В самом деле, двое верховых гонят быка и барана. Бык здоровенный, с крутой холкой, с толстыми короткими рогами. Но и баран, с увитыми в коляски рогами, крепок. Многие из воевод привстали — животных пригнали для того, чтобы столкнуть их в драке — кто кого. Час назад Софоний Алтыкулачевич и Ковыла Вислый, под влиянием хмельного, затеяли пустяшный спор: первый утверждал, что в драке быка одолеет баран, второй — что бык легко забьет барана. И вот теперь, в ожидании потехи, нового развлечения, в котором нуждались упоенные победой воины, некоторые из воевод встали со своих мест. Обменивались впечатлением, произведенным на них видом животных:
— Экий бычище!
— Да и баран не крошка. Рога — в два кольца!
— А все ж баран против быка — ничто.
— Браты, а кто их них московит? Бык аль баран?

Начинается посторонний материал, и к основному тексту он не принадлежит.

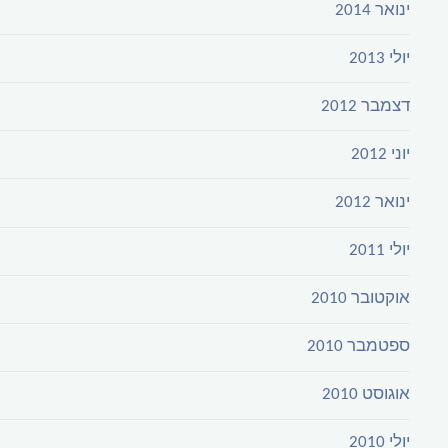
ינואר 2014
יולי 2013
דצמבר 2012
יוני 2012
ינואר 2012
יולי 2011
אוקטובר 2010
ספטמבר 2010
אוגוסט 2010
יולי 2010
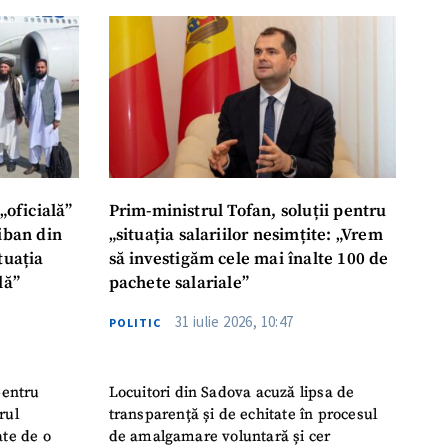
ord cu
politica de
IREA
„oficială”
Prim-ministrul Tofan, soluții pentru
liban din
„situația salariilor nesimțite: „Vrem
tuația
să investigăm cele mai înalte 100 de
lă”
pachete salariale”
31 iulie 2026, 10:47
POLITIC
pentru
Locuitori din Sadova acuză lipsa de
rul
transparență și de echitate în procesul
ate de o
de amalgamare voluntară și cer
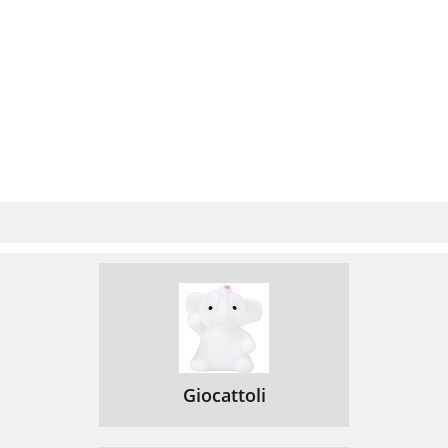
Giocattoli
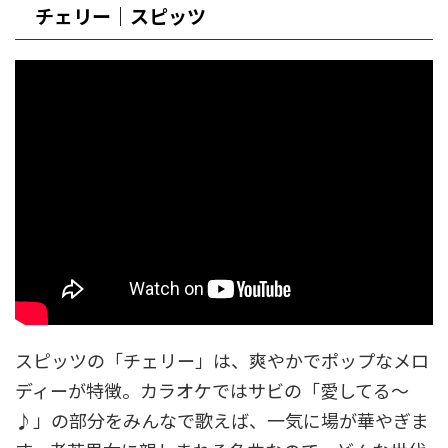
チェリー｜スピッツ
スピッツの「チェリー」は、爽やかでポップなメロ
ディーが特徴。カラオケではサビの「愛してる～
♪」の部分をみんなで歌えば、一気に場が華やぎま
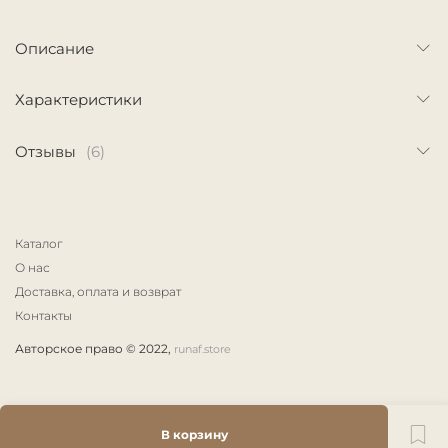
Описание
Характеристики
Отзывы
(6)
Каталог
О нас
Доставка, оплата и возврат
Контакты
Авторское право © 2022,
runaf.store
В корзину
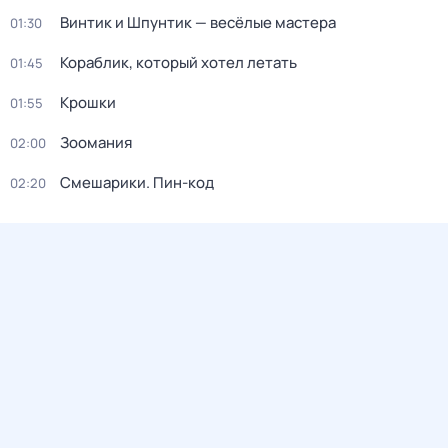
Винтик и Шпунтик — весёлые мастера
01:30
Кораблик, который хотел летать
01:45
Крошки
01:55
Зоомания
02:00
Смешарики. Пин-код
02:20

— Хто послабее — тот и московит.
Воеводы сейчас, после победы, ребячливы, и князь понимает их. Он смотрит на них с легкой улыбкой, как добрый глава семейства на расшалившихся детей. Конечно, заботливый глава семейства всегда, даже в самые счастливые минуты, помнит не только о своих удачах, но и неудачах и тревожных обстоятельствах. Сын Родослав в Орде — как не помнить о том, как не думать и не предпринимать усилий для вызволения его? Поэтому, посматривая на своих развеселившихся воевод с улыбкой, глаза князя в то же время выдают заботу. Вот эта смесь доброй улыбки и озабоченности даже в такую минуту упоения выделяет его из среды соратников.
Слугам не удается стравить быка и барана — животные настроены миролюбиво. Тогда стольник Глеб Логвинов, развязав на себе алый кушак, подходит к быку. Глаза могучего животного тотчас наливаются кровью, он клонит голову книзу, роет копытами землю. Раздразненный красным цветом, устремляется к Глебу. Тот, держа кушак на отлете, увертывается от быка и успевает накинуть кушак на рога барана. Бык устремляется на барана, которого спасает лишь случайность — зацепившись за репейник, кушак срывается с завитков бараньих рогов. Подхватив кушак, бык взрывает землю копытами и неистово крутит головой.